--- Exercise ---
Would you reproduce, word for word, only the lines running from the top of the data through the line containing "2016-2021- Partnership for", and none of the pictures?

--- Input data ---

|---|

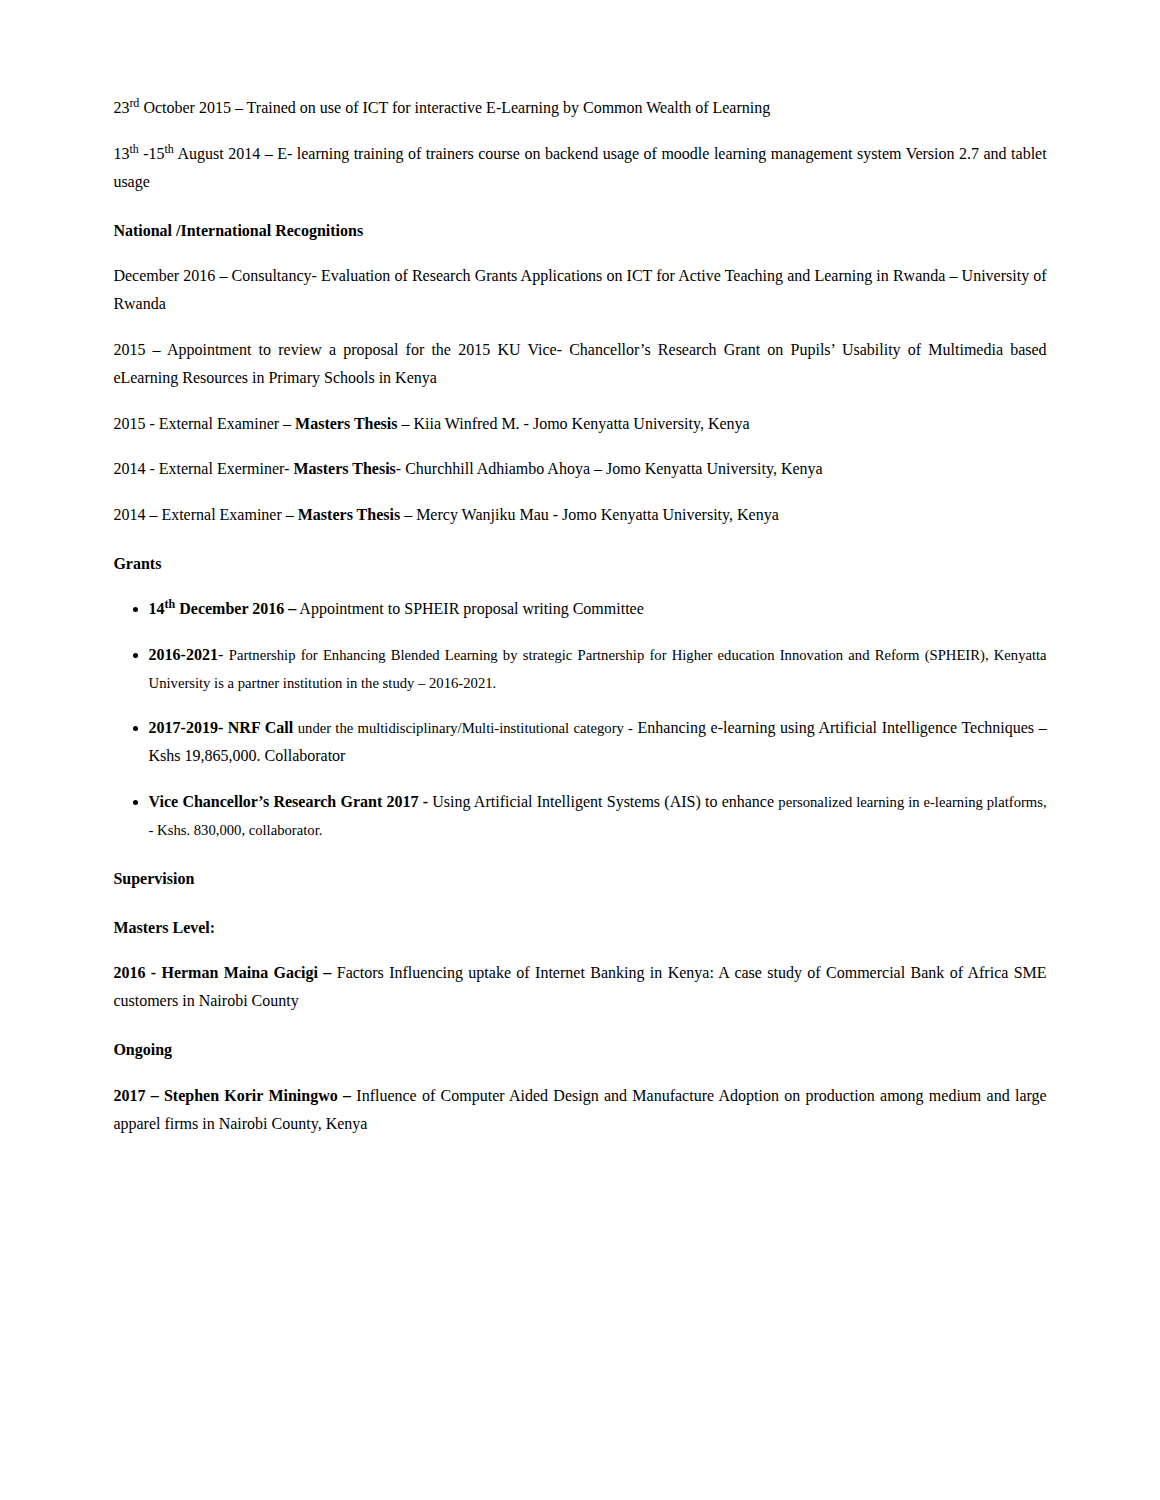23rd October 2015 – Trained on use of ICT for interactive E-Learning by Common Wealth of Learning
13th -15th August 2014 – E- learning training of trainers course on backend usage of moodle learning management system Version 2.7 and tablet usage
National /International Recognitions
December 2016 – Consultancy- Evaluation of Research Grants Applications on ICT for Active Teaching and Learning in Rwanda – University of Rwanda
2015 – Appointment to review a proposal for the 2015 KU Vice- Chancellor’s Research Grant on Pupils’ Usability of Multimedia based eLearning Resources in Primary Schools in Kenya
2015 - External Examiner – Masters Thesis – Kiia Winfred M. - Jomo Kenyatta University, Kenya
2014 - External Exerminer- Masters Thesis- Churchhill Adhiambo Ahoya – Jomo Kenyatta University, Kenya
2014 – External Examiner – Masters Thesis – Mercy Wanjiku Mau - Jomo Kenyatta University, Kenya
Grants
14th December 2016 – Appointment to SPHEIR proposal writing Committee
2016-2021- Partnership for Enhancing Blended Learning by strategic Partnership for Higher education Innovation and Reform (SPHEIR), Kenyatta University is a partner institution in the study – 2016-2021.
2017-2019- NRF Call under the multidisciplinary/Multi-institutional category - Enhancing e-learning using Artificial Intelligence Techniques – Kshs 19,865,000. Collaborator
Vice Chancellor’s Research Grant 2017 - Using Artificial Intelligent Systems (AIS) to enhance personalized learning in e-learning platforms, - Kshs. 830,000, collaborator.
Supervision
Masters Level:
2016 - Herman Maina Gacigi – Factors Influencing uptake of Internet Banking in Kenya: A case study of Commercial Bank of Africa SME customers in Nairobi County
Ongoing
2017 – Stephen Korir Miningwo – Influence of Computer Aided Design and Manufacture Adoption on production among medium and large apparel firms in Nairobi County, Kenya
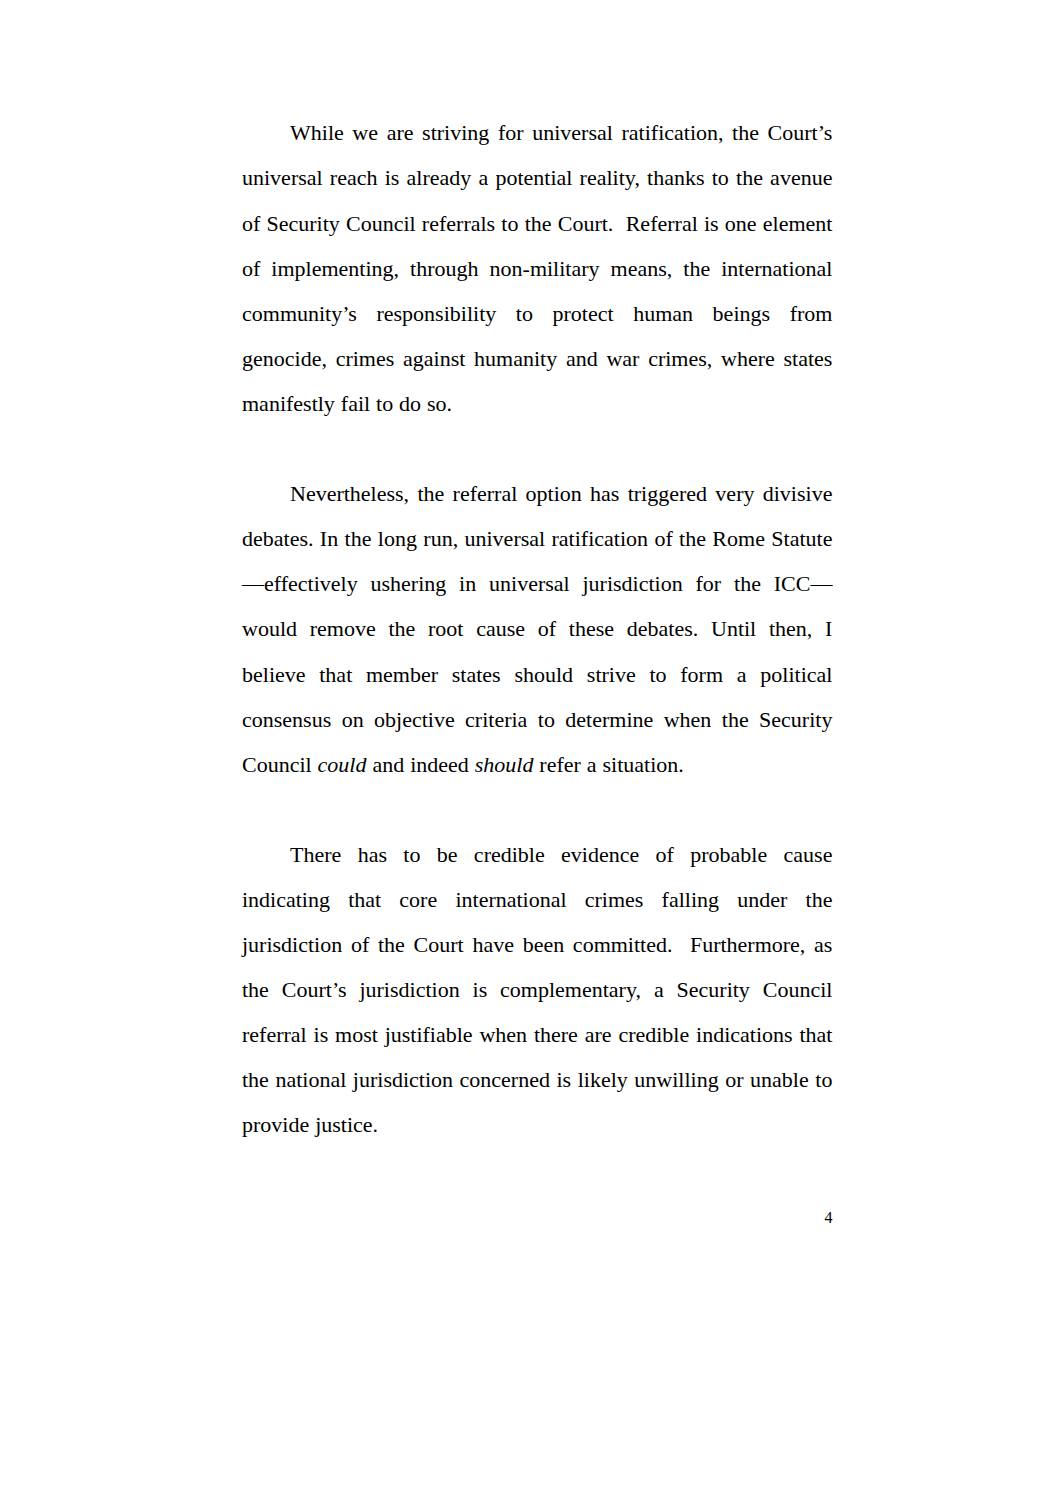While we are striving for universal ratification, the Court’s universal reach is already a potential reality, thanks to the avenue of Security Council referrals to the Court. Referral is one element of implementing, through non-military means, the international community’s responsibility to protect human beings from genocide, crimes against humanity and war crimes, where states manifestly fail to do so.
Nevertheless, the referral option has triggered very divisive debates. In the long run, universal ratification of the Rome Statute—effectively ushering in universal jurisdiction for the ICC—would remove the root cause of these debates. Until then, I believe that member states should strive to form a political consensus on objective criteria to determine when the Security Council could and indeed should refer a situation.
There has to be credible evidence of probable cause indicating that core international crimes falling under the jurisdiction of the Court have been committed. Furthermore, as the Court’s jurisdiction is complementary, a Security Council referral is most justifiable when there are credible indications that the national jurisdiction concerned is likely unwilling or unable to provide justice.
4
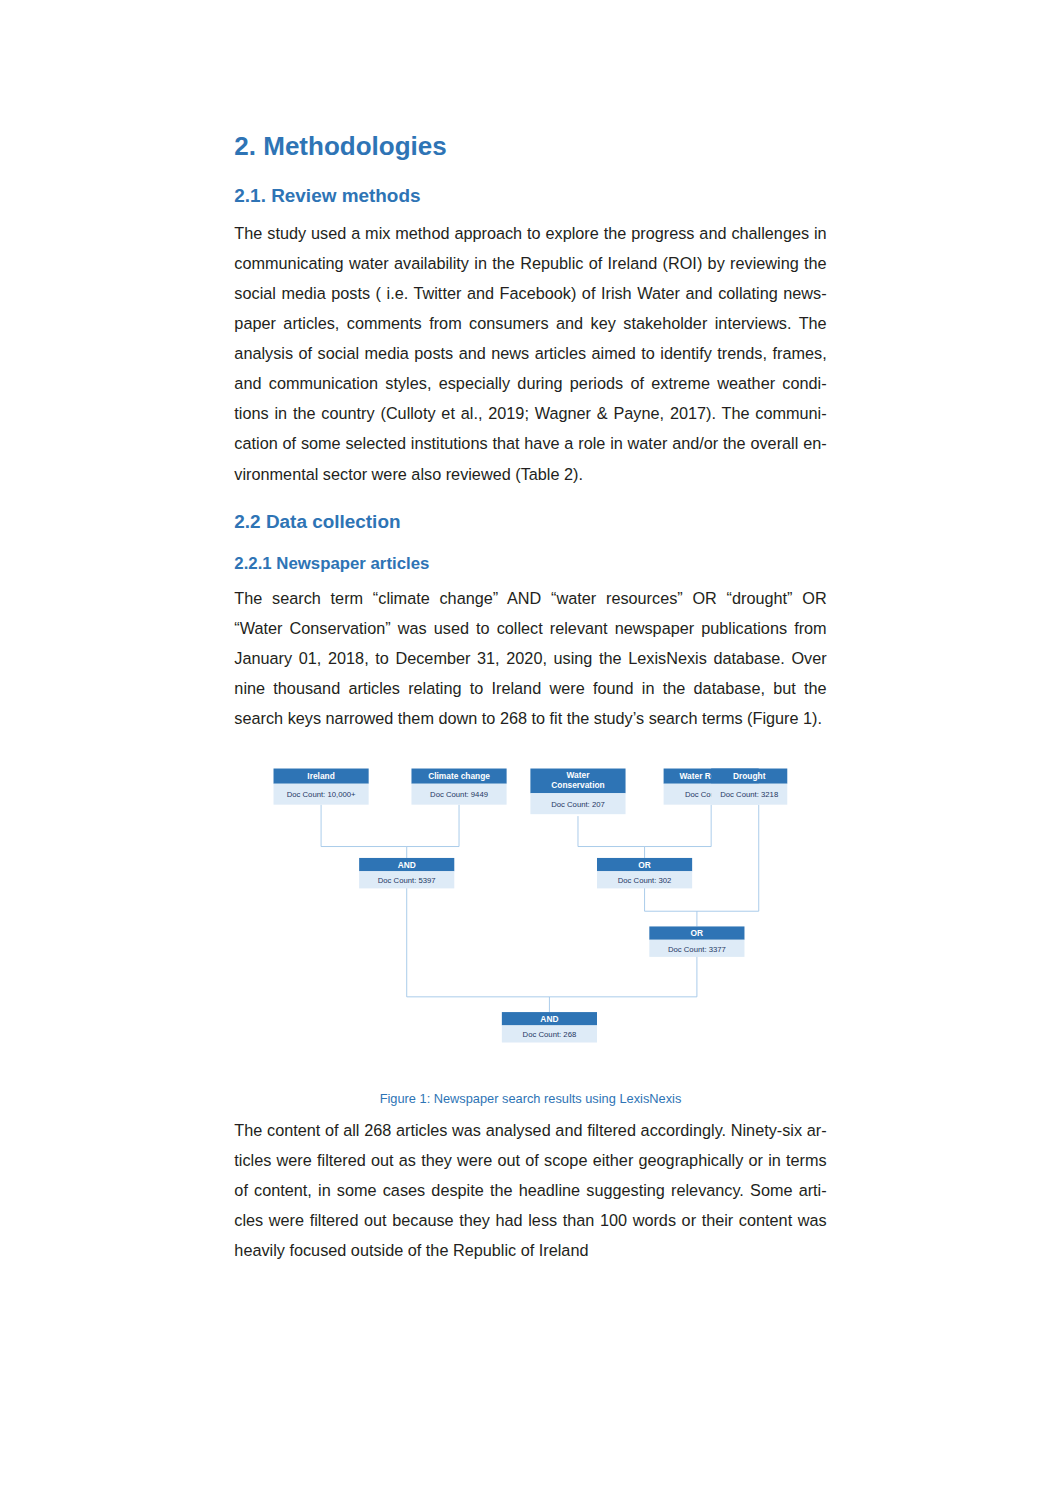2. Methodologies
2.1. Review methods
The study used a mix method approach to explore the progress and challenges in communicating water availability in the Republic of Ireland (ROI) by reviewing the social media posts ( i.e. Twitter and Facebook) of Irish Water and collating newspaper articles, comments from consumers and key stakeholder interviews. The analysis of social media posts and news articles aimed to identify trends, frames, and communication styles, especially during periods of extreme weather conditions in the country (Culloty et al., 2019; Wagner & Payne, 2017). The communication of some selected institutions that have a role in water and/or the overall environmental sector were also reviewed (Table 2).
2.2 Data collection
2.2.1 Newspaper articles
The search term “climate change” AND “water resources” OR “drought” OR “Water Conservation” was used to collect relevant newspaper publications from January 01, 2018, to December 31, 2020, using the LexisNexis database. Over nine thousand articles relating to Ireland were found in the database, but the search keys narrowed them down to 268 to fit the study’s search terms (Figure 1).
Ireland Doc Count: 10,000+ Climate change Doc Count: 9449 Water Conservation Doc Count: 207 Water Resource Doc Count: 111 Drought Doc Count: 3218 AND Doc Count: 5397 OR Doc Count: 302 OR Doc Count: 3377 AND Doc Count: 268
Figure 1: Newspaper search results using LexisNexis
The content of all 268 articles was analysed and filtered accordingly. Ninety-six articles were filtered out as they were out of scope either geographically or in terms of content, in some cases despite the headline suggesting relevancy. Some articles were filtered out because they had less than 100 words or their content was heavily focused outside of the Republic of Ireland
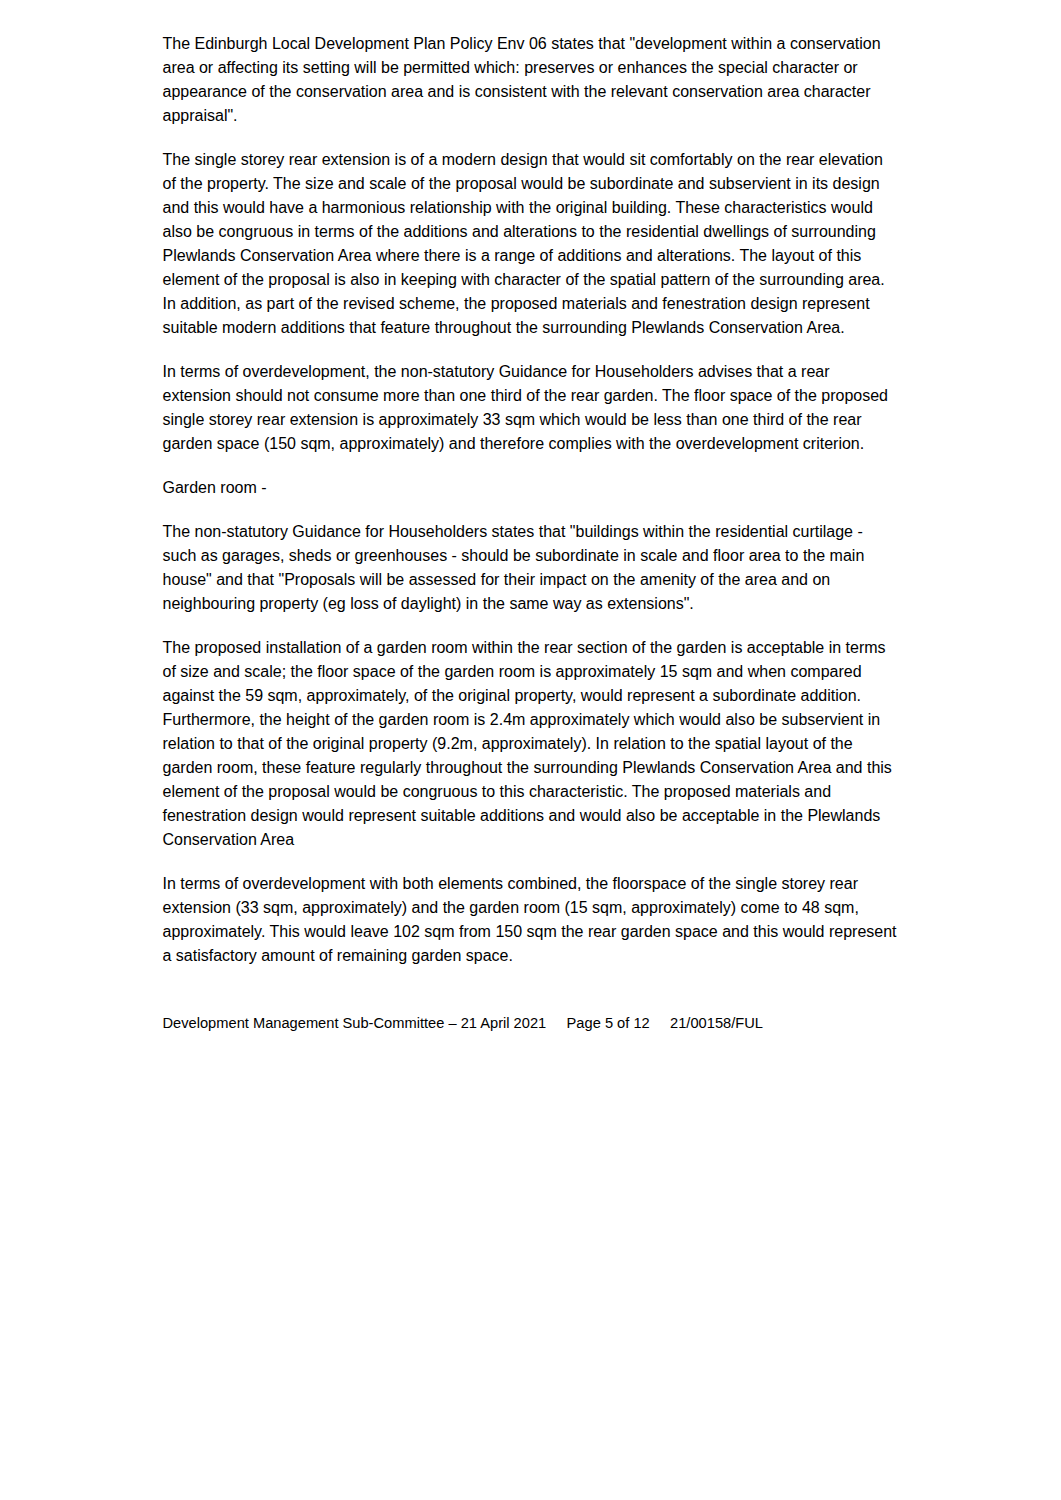The Edinburgh Local Development Plan Policy Env 06 states that "development within a conservation area or affecting its setting will be permitted which: preserves or enhances the special character or appearance of the conservation area and is consistent with the relevant conservation area character appraisal".
The single storey rear extension is of a modern design that would sit comfortably on the rear elevation of the property. The size and scale of the proposal would be subordinate and subservient in its design and this would have a harmonious relationship with the original building. These characteristics would also be congruous in terms of the additions and alterations to the residential dwellings of surrounding Plewlands Conservation Area where there is a range of additions and alterations. The layout of this element of the proposal is also in keeping with character of the spatial pattern of the surrounding area. In addition, as part of the revised scheme, the proposed materials and fenestration design represent suitable modern additions that feature throughout the surrounding Plewlands Conservation Area.
In terms of overdevelopment, the non-statutory Guidance for Householders advises that a rear extension should not consume more than one third of the rear garden. The floor space of the proposed single storey rear extension is approximately 33 sqm which would be less than one third of the rear garden space (150 sqm, approximately) and therefore complies with the overdevelopment criterion.
Garden room -
The non-statutory Guidance for Householders states that "buildings within the residential curtilage - such as garages, sheds or greenhouses - should be subordinate in scale and floor area to the main house" and that "Proposals will be assessed for their impact on the amenity of the area and on neighbouring property (eg loss of daylight) in the same way as extensions".
The proposed installation of a garden room within the rear section of the garden is acceptable in terms of size and scale; the floor space of the garden room is approximately 15 sqm and when compared against the 59 sqm, approximately, of the original property, would represent a subordinate addition. Furthermore, the height of the garden room is 2.4m approximately which would also be subservient in relation to that of the original property (9.2m, approximately). In relation to the spatial layout of the garden room, these feature regularly throughout the surrounding Plewlands Conservation Area and this element of the proposal would be congruous to this characteristic. The proposed materials and fenestration design would represent suitable additions and would also be acceptable in the Plewlands Conservation Area
In terms of overdevelopment with both elements combined, the floorspace of the single storey rear extension (33 sqm, approximately) and the garden room (15 sqm, approximately) come to 48 sqm, approximately. This would leave 102 sqm from 150 sqm the rear garden space and this would represent a satisfactory amount of remaining garden space.
Development Management Sub-Committee – 21 April 2021 Page 5 of 12 21/00158/FUL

|---|

--- Output ---
23rd October 2015 – Trained on use of ICT for interactive E-Learning by Common Wealth of Learning
13th -15th August 2014 – E- learning training of trainers course on backend usage of moodle learning management system Version 2.7 and tablet usage
National /International Recognitions
December 2016 – Consultancy- Evaluation of Research Grants Applications on ICT for Active Teaching and Learning in Rwanda – University of Rwanda
2015 – Appointment to review a proposal for the 2015 KU Vice- Chancellor’s Research Grant on Pupils’ Usability of Multimedia based eLearning Resources in Primary Schools in Kenya
2015 - External Examiner – Masters Thesis – Kiia Winfred M. - Jomo Kenyatta University, Kenya
2014 - External Exerminer- Masters Thesis- Churchhill Adhiambo Ahoya – Jomo Kenyatta University, Kenya
2014 – External Examiner – Masters Thesis – Mercy Wanjiku Mau - Jomo Kenyatta University, Kenya
Grants
14th December 2016 – Appointment to SPHEIR proposal writing Committee
2016-2021- Partnership for Enhancing Blended Learning by strategic Partnership for Higher education Innovation and Reform (SPHEIR), Kenyatta University is a partner institution in the study – 2016-2021.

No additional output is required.